■ **WHAT TO DO**
In the page below on the bottom view of a binary tree, reproduce the passage from "3. 3Enqueue (left, hd−1)" up to and including "by deeper nodes.", word for word.

──────── DOCUMENT SEGMENT

Level-order traversal with horizontal distance (HD): root=0, left child=HD−1, right child=HD+1. For each HD, the LAST node seen at that HD (deepest level) is the bottom view.

Algorithm

  1. 1BFS with (node, HD) pairs. HashMap: HD → last seen node value.
  2. 2Process each (node, hd): map[hd] = node.val (overwrite — last wins).
  3. 3Enqueue (left, hd−1) and (right, hd+1) if non-null.
  4. 4Return map values sorted by HD.

Example Walkthrough

Input: Tree: 20(root), left=8[left=5,right=3], right=22[right=25], 3 has left=10,right=14

  1. 1.HD: 5→-2, 8→-1, 10→0, 20→0, 3→0, 14→1, 22→1, 25→2. Bottom: 5,10,3,14,25.

Output: [5,10,3,14,25]

Common Pitfalls

  • BFS ensures we process level by level — map[hd] is always overwritten by deeper nodes.
Bottom View of Binary Tree.java
Java
// Approach: BFS with horizontal distance tracking. For each node record its HD.
// The last node seen at each HD in level-order gives the bottom view.
// Time: O(n) Space: O(n)
import java.util.*;

class Solution {
    // Function to return a list containing the bottom view of the given tree.
    public ArrayList<Integer> bottomView(Node root) {
        Queue<Pair> q = new ArrayDeque<>();
        Map<Integer, Integer> map = new TreeMap<>();

        q.add(new Pair(0, root));

        while (!q.isEmpty()) {
            Pair curr = q.poll();
            map.put(curr.hdist, curr.node.data);

            if (curr.node.left != null)
                q.add(new Pair(curr.hdist - 1, curr.node.left));

            if (curr.node.right != null)
                q.add(new Pair(curr.hdist + 1, curr.node.right));
        }

        ArrayList<Integer> ans = new ArrayList<>();

        for (Map.Entry<Integer, Integer> mp : map.entrySet())

────────────────
──────── DATA FOR REVIEW

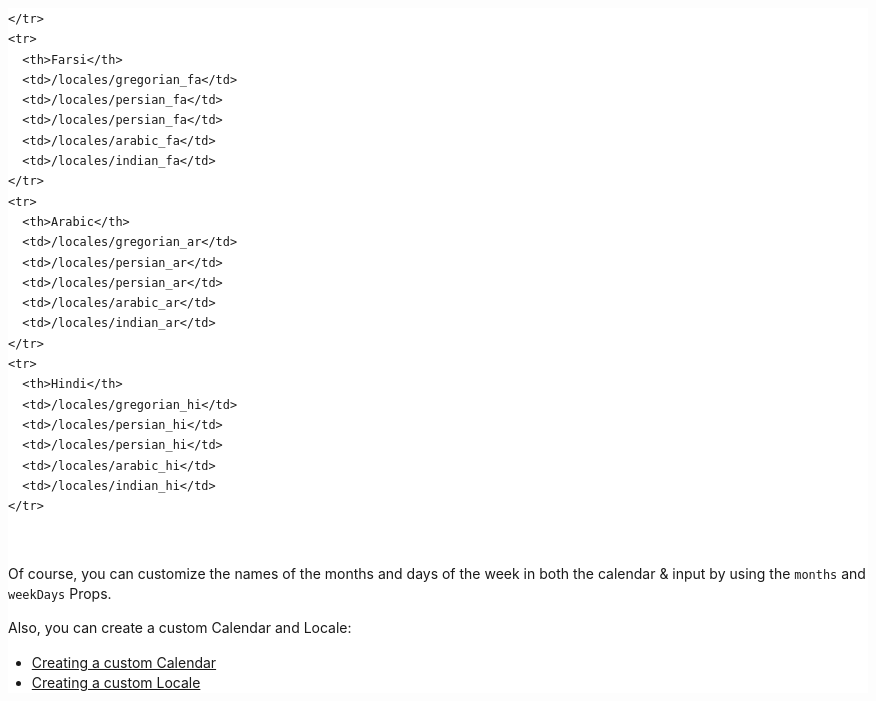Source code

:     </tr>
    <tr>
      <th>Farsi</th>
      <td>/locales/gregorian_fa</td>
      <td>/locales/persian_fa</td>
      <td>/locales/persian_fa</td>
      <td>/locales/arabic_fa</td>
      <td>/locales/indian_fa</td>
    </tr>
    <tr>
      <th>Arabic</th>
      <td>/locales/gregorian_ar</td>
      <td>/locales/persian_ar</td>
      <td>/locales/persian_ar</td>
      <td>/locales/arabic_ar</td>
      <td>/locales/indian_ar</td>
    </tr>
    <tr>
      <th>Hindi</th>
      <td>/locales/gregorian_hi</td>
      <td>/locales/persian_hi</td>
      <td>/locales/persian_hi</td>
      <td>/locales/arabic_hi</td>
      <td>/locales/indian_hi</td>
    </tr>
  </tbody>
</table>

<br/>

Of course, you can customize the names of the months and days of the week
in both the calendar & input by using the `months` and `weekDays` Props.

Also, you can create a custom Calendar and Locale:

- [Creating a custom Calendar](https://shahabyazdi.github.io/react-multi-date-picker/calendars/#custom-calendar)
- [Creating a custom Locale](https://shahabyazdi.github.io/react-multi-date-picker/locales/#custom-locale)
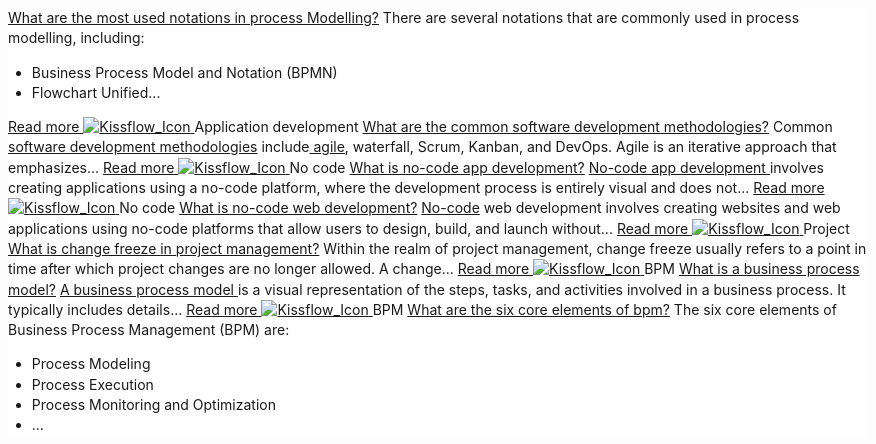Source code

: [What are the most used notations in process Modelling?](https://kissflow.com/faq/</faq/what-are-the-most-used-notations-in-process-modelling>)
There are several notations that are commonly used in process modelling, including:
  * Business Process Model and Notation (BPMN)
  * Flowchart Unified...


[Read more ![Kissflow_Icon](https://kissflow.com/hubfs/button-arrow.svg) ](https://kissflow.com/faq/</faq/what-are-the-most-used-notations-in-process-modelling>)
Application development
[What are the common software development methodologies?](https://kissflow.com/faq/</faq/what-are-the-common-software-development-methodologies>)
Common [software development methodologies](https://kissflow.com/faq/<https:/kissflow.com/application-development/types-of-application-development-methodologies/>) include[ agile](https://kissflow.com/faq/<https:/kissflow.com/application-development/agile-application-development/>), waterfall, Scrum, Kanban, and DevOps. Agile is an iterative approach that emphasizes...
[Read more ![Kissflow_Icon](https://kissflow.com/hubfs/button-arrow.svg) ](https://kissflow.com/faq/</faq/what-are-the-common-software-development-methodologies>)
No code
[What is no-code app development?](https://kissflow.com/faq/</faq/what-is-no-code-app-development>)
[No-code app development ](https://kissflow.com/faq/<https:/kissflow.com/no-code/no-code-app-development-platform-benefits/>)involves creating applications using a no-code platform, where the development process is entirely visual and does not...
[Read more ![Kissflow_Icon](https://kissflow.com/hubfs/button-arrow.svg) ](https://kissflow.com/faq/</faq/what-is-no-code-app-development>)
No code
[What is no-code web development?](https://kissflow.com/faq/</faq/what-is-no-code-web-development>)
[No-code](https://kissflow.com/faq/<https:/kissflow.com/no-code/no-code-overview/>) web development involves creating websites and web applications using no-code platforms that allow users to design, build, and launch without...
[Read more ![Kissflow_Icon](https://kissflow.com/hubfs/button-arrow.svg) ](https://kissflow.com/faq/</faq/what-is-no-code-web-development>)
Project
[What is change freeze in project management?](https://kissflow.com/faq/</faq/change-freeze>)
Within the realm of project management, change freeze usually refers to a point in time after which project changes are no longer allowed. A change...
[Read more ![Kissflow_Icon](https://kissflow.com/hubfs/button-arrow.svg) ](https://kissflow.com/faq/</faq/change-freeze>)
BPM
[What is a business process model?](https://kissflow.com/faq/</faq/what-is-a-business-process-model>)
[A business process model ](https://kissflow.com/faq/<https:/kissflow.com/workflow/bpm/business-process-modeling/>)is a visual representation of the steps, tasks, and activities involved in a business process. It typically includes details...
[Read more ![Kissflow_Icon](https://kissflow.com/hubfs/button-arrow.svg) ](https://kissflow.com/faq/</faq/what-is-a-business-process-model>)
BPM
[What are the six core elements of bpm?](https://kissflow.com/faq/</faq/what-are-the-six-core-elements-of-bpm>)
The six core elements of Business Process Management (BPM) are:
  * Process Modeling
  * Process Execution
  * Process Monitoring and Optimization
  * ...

────────────────

■ **SOLVED EXERCISE**
3. 3Enqueue (left, hd−1) and (right, hd+1) if non-null.
  4. 4Return map values sorted by HD.

Example Walkthrough

Input: Tree: 20(root), left=8[left=5,right=3], right=22[right=25], 3 has left=10,right=14

  1. 1.HD: 5→-2, 8→-1, 10→0, 20→0, 3→0, 14→1, 22→1, 25→2. Bottom: 5,10,3,14,25.

Output: [5,10,3,14,25]

Common Pitfalls

  • BFS ensures we process level by level — map[hd] is always overwritten by deeper nodes.